» Material to process:

··········

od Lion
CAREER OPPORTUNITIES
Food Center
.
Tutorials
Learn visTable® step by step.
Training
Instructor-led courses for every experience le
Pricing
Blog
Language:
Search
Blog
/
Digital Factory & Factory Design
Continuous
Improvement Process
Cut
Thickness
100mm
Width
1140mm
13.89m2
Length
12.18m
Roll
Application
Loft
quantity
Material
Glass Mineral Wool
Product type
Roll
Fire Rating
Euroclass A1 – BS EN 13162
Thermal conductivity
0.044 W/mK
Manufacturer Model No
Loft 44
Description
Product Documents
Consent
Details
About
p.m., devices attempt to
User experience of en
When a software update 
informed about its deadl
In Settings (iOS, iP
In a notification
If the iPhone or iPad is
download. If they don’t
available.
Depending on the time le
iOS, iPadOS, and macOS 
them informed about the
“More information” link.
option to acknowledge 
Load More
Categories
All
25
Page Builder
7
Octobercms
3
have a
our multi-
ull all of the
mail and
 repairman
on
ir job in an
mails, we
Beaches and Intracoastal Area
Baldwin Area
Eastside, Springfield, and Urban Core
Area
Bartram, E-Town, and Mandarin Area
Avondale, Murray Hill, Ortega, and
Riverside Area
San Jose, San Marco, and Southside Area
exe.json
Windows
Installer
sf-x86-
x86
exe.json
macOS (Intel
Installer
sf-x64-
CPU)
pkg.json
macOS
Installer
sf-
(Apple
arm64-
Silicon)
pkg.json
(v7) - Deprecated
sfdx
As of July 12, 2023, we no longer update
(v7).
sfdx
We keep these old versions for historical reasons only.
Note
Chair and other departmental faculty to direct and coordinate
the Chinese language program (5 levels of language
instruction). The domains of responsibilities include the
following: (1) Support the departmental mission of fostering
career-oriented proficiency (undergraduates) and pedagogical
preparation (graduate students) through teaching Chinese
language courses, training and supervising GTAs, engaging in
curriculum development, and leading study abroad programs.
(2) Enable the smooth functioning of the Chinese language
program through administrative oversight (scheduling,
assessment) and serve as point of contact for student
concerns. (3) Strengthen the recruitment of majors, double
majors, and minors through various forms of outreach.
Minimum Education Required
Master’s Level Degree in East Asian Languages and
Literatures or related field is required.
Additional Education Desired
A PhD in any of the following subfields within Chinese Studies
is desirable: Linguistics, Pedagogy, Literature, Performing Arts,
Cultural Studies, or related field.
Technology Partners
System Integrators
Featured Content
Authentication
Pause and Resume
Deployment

··········

» Your goal: Please reproduce, word for word, the lines that begin with the very first one and end with the line containing "following: (1) Support", including both of those lines.

» Written solution:
od Lion
CAREER OPPORTUNITIES
Food Center
.
Tutorials
Learn visTable® step by step.
Training
Instructor-led courses for every experience le
Pricing
Blog
Language:
Search
Blog
/
Digital Factory & Factory Design
Continuous
Improvement Process
Cut
Thickness
100mm
Width
1140mm
13.89m2
Length
12.18m
Roll
Application
Loft
quantity
Material
Glass Mineral Wool
Product type
Roll
Fire Rating
Euroclass A1 – BS EN 13162
Thermal conductivity
0.044 W/mK
Manufacturer Model No
Loft 44
Description
Product Documents
Consent
Details
About
p.m., devices attempt to
User experience of en
When a software update 
informed about its deadl
In Settings (iOS, iP
In a notification
If the iPhone or iPad is
download. If they don’t
available.
Depending on the time le
iOS, iPadOS, and macOS 
them informed about the
“More information” link.
option to acknowledge 
Load More
Categories
All
25
Page Builder
7
Octobercms
3
have a
our multi-
ull all of the
mail and
 repairman
on
ir job in an
mails, we
Beaches and Intracoastal Area
Baldwin Area
Eastside, Springfield, and Urban Core
Area
Bartram, E-Town, and Mandarin Area
Avondale, Murray Hill, Ortega, and
Riverside Area
San Jose, San Marco, and Southside Area
exe.json
Windows
Installer
sf-x86-
x86
exe.json
macOS (Intel
Installer
sf-x64-
CPU)
pkg.json
macOS
Installer
sf-
(Apple
arm64-
Silicon)
pkg.json
(v7) - Deprecated
sfdx
As of July 12, 2023, we no longer update
(v7).
sfdx
We keep these old versions for historical reasons only.
Note
Chair and other departmental faculty to direct and coordinate
the Chinese language program (5 levels of language
instruction). The domains of responsibilities include the
following: (1) Support the departmental mission of fostering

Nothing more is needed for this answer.